Stored items
..............................
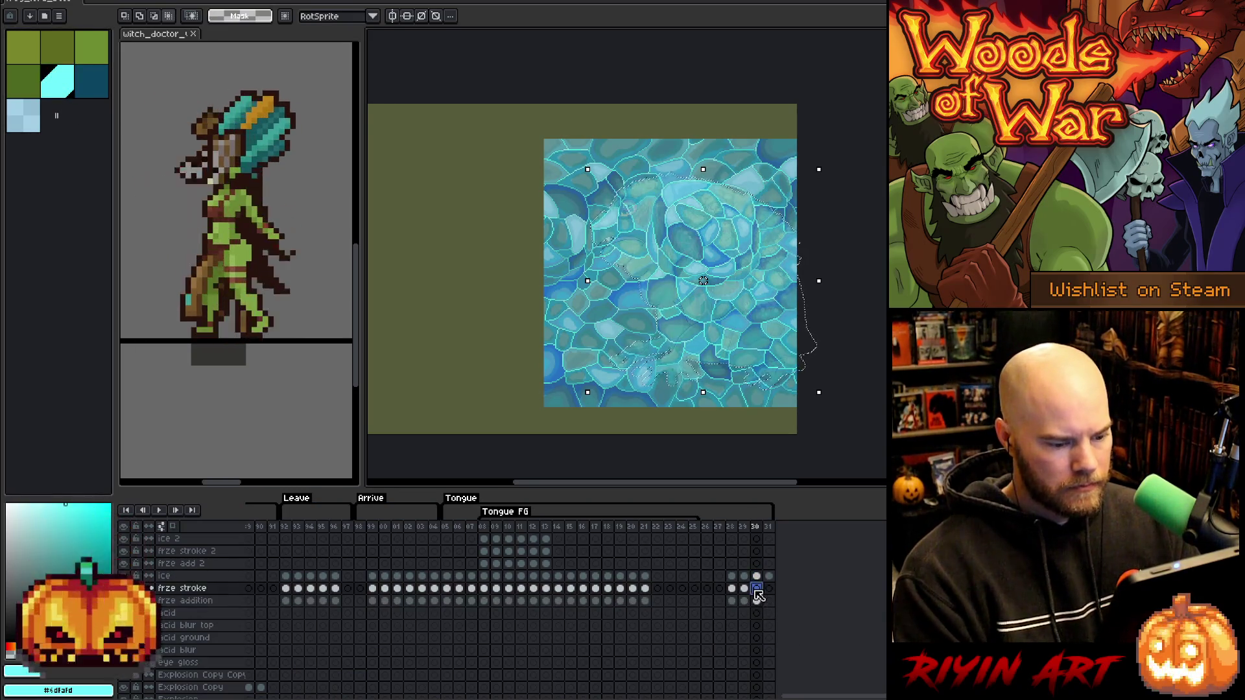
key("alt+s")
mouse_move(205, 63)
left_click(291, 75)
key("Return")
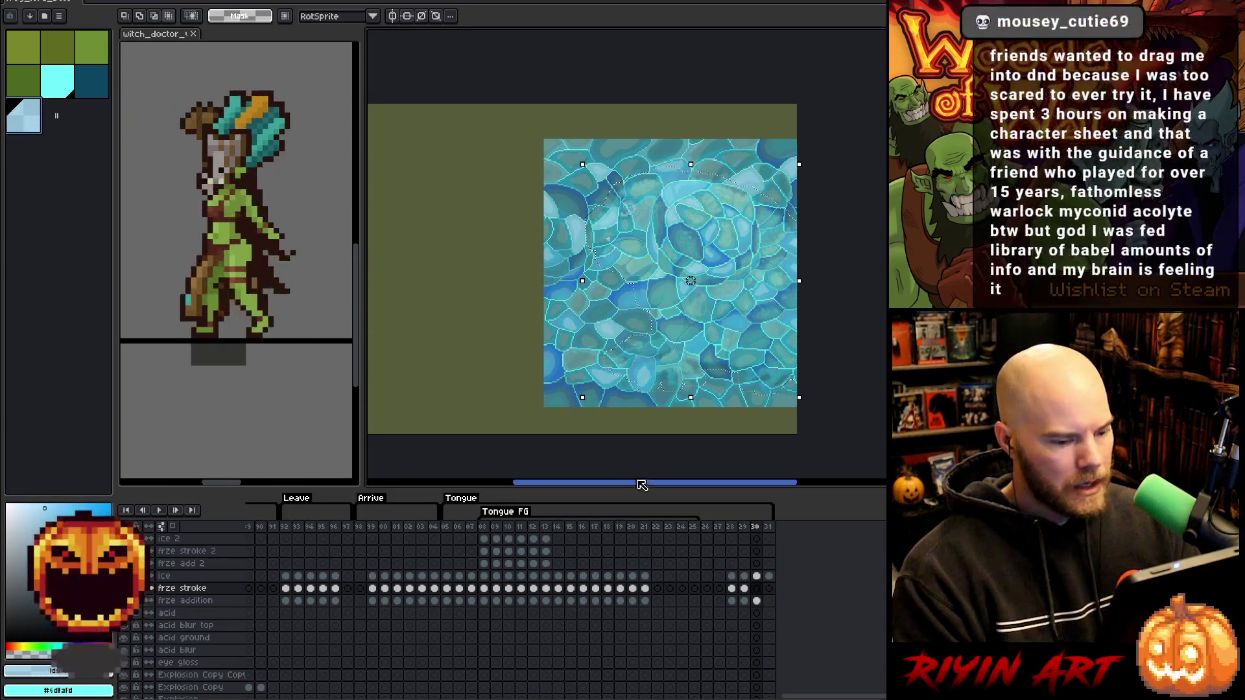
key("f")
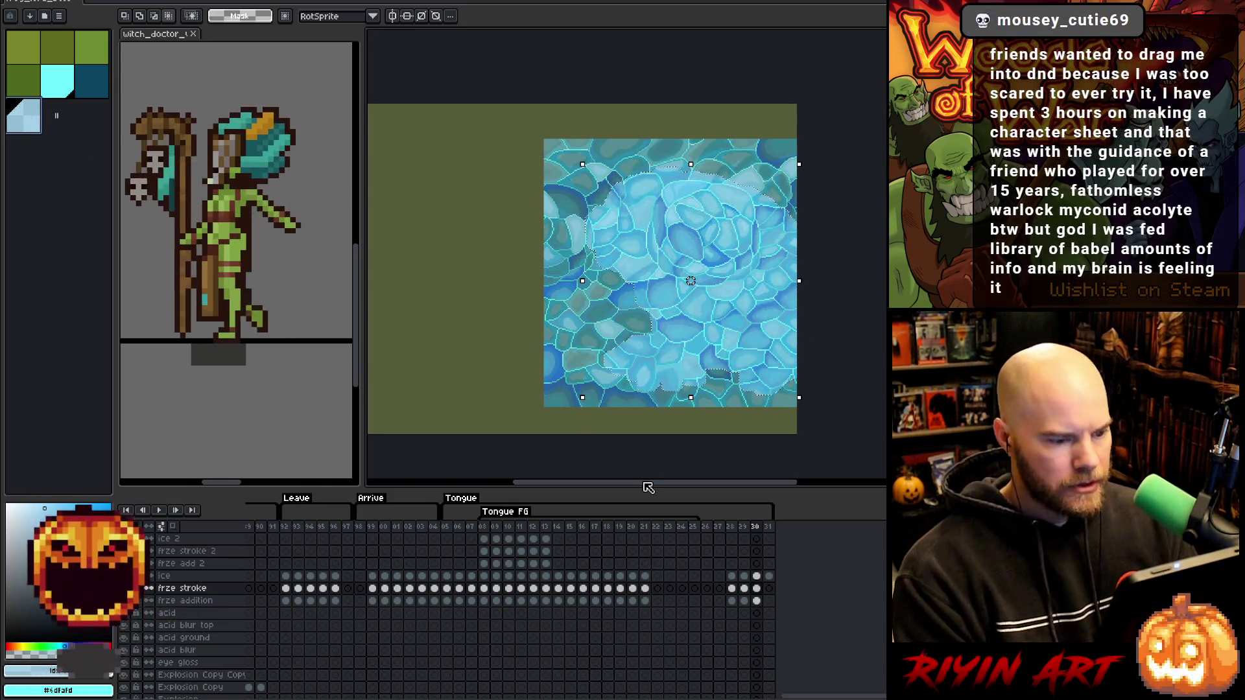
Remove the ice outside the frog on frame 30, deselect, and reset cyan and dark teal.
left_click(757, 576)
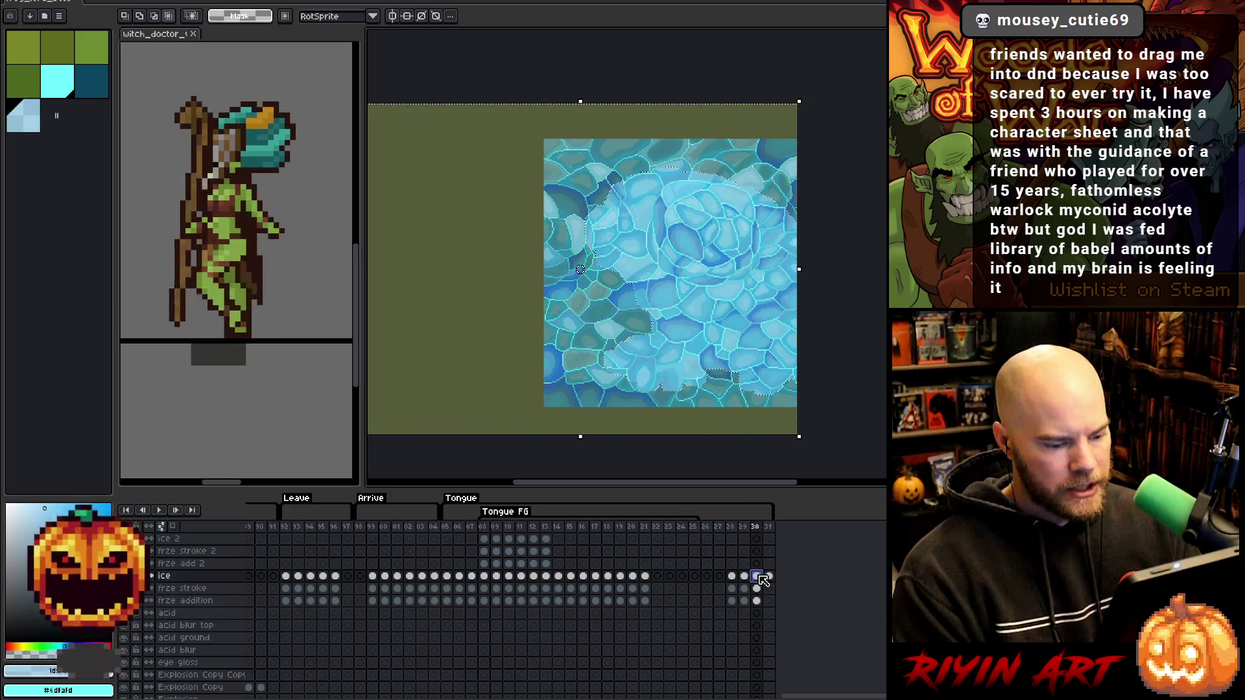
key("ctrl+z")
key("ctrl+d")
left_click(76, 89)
..............................
**ASSIGNMENT**
Each line above should be set down exactly as written, with pictures excluded.

**YOUR SOLUTION**
key("alt+s")
mouse_move(205, 63)
left_click(291, 75)
key("Return")
key("f")
Remove the ice outside the frog on frame 30, deselect, and reset cyan and dark teal.
left_click(757, 576)
key("ctrl+z")
key("ctrl+d")
left_click(76, 89)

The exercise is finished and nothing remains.